* **Required action**: For any picture in the lines below, please leave it out and copy the rest exactly.
(Dataset content)
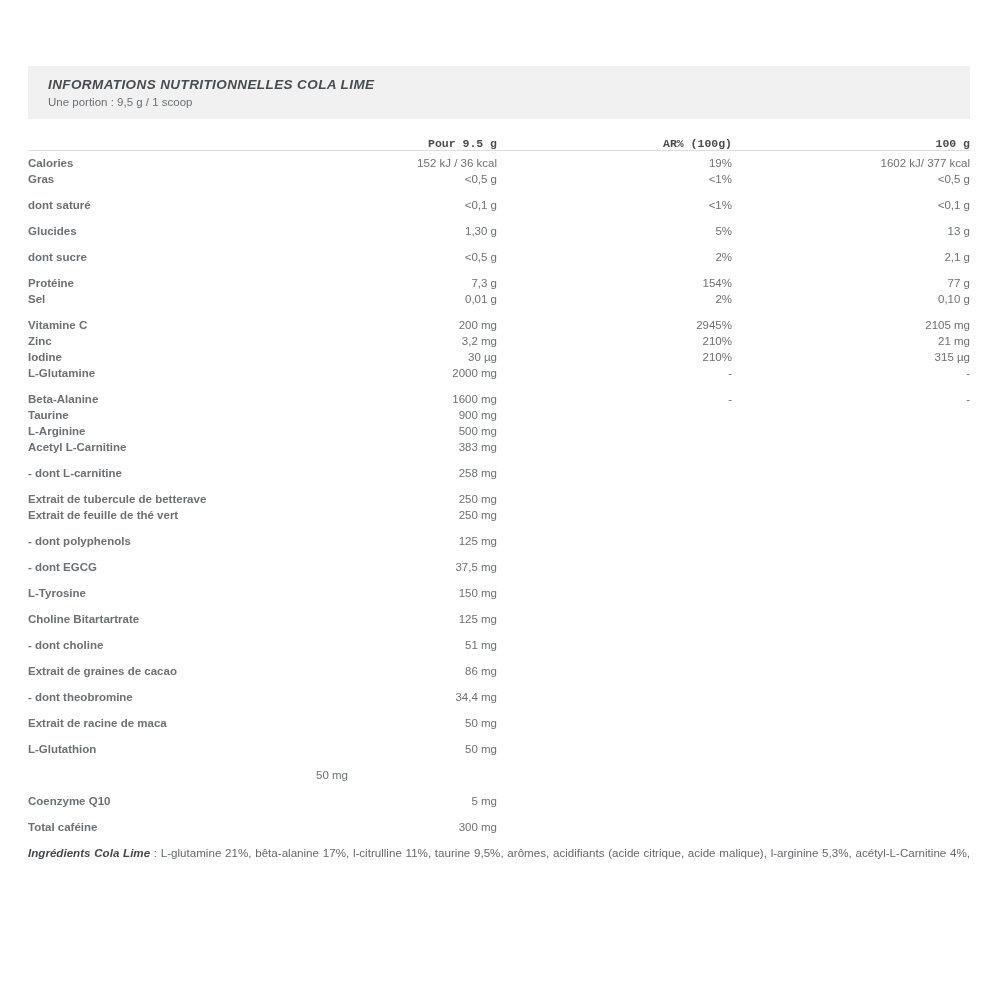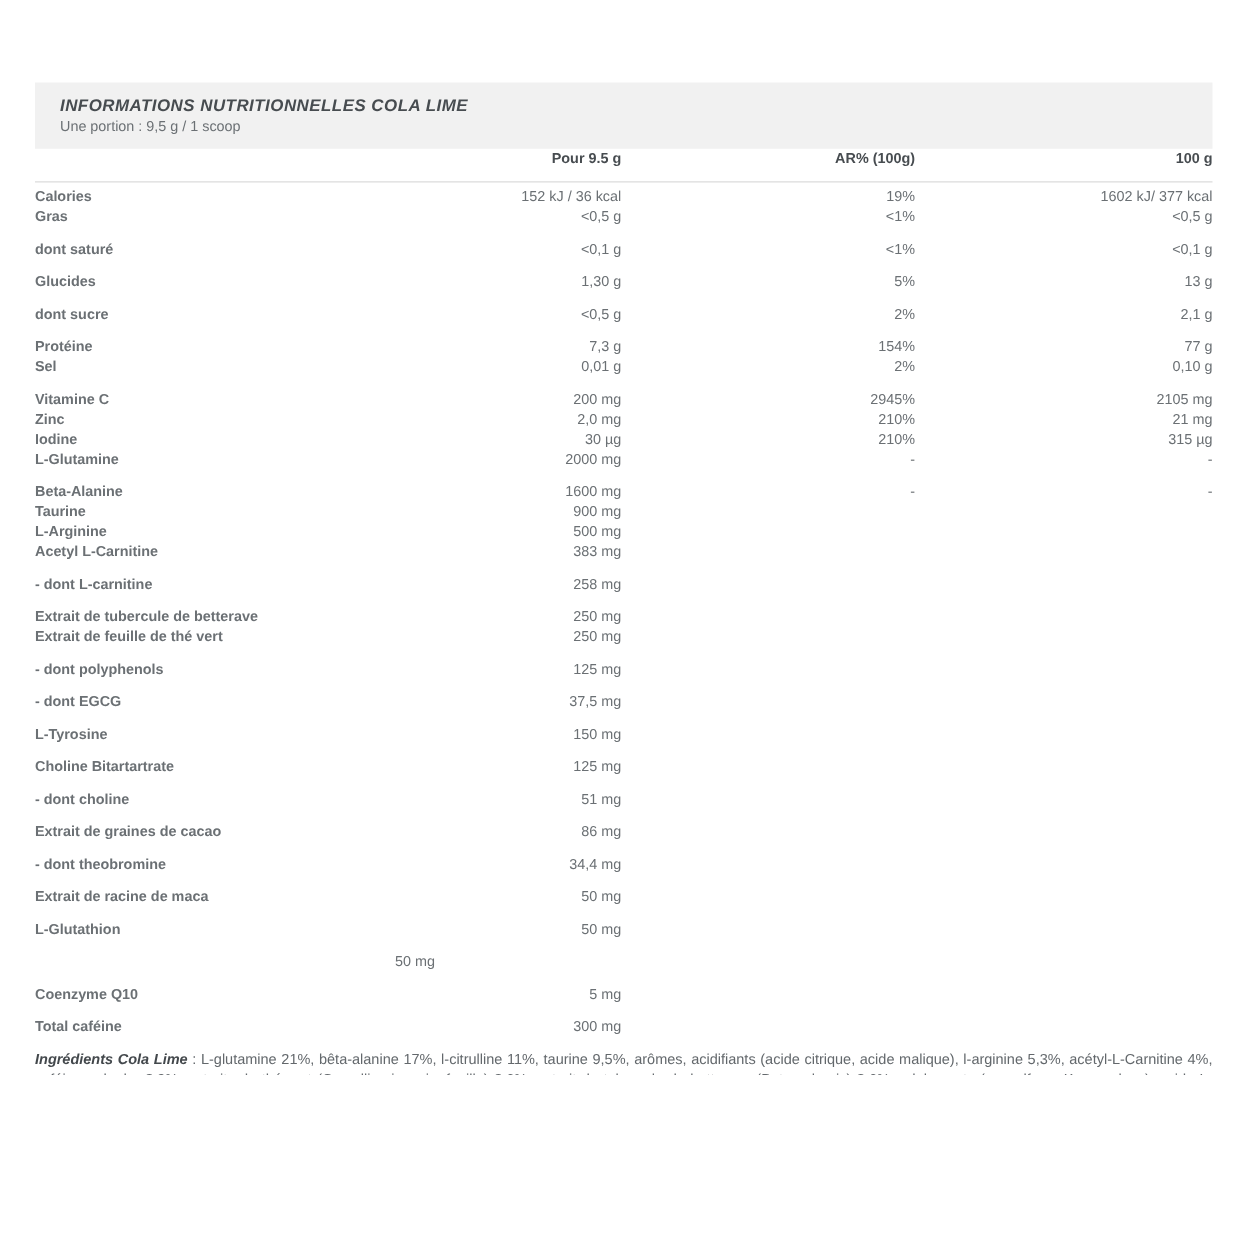--- a/index.html
+++ b/index.html
@@ -38,12 +38,13 @@
     grid-template-columns: 320px 149px 235px 238px;
   }
   .col-header {
-    margin-top: 2px;
-    padding-bottom: 12px;
+    margin-top: 18px;
+    padding-bottom: 0;
     border-bottom: 1px solid #dcdcdc;
     font-size: 11.5px;
     font-weight: bold;
     color: #474c50;
+    font-family: Liberation Mono, monospace;
   }
   .col-header .c-val { text-align: right; }
   #table-body { padding-top: 4px; }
(End Dataset content)
* **Output below**:
--- a/index.html
+++ b/index.html
@@ -38,12 +38,13 @@
     grid-template-columns: 320px 149px 235px 238px;
   }
   .col-header {
-    margin-top: 2px;
-    padding-bottom: 12px;
+    margin-top: 18px;
+    padding-bottom: 0;
     border-bottom: 1px solid #dcdcdc;
     font-size: 11.5px;
     font-weight: bold;
     color: #474c50;
+    font-family: Liberation Mono, monospace;
   }
   .col-header .c-val { text-align: right; }
   #table-body { padding-top: 4px; }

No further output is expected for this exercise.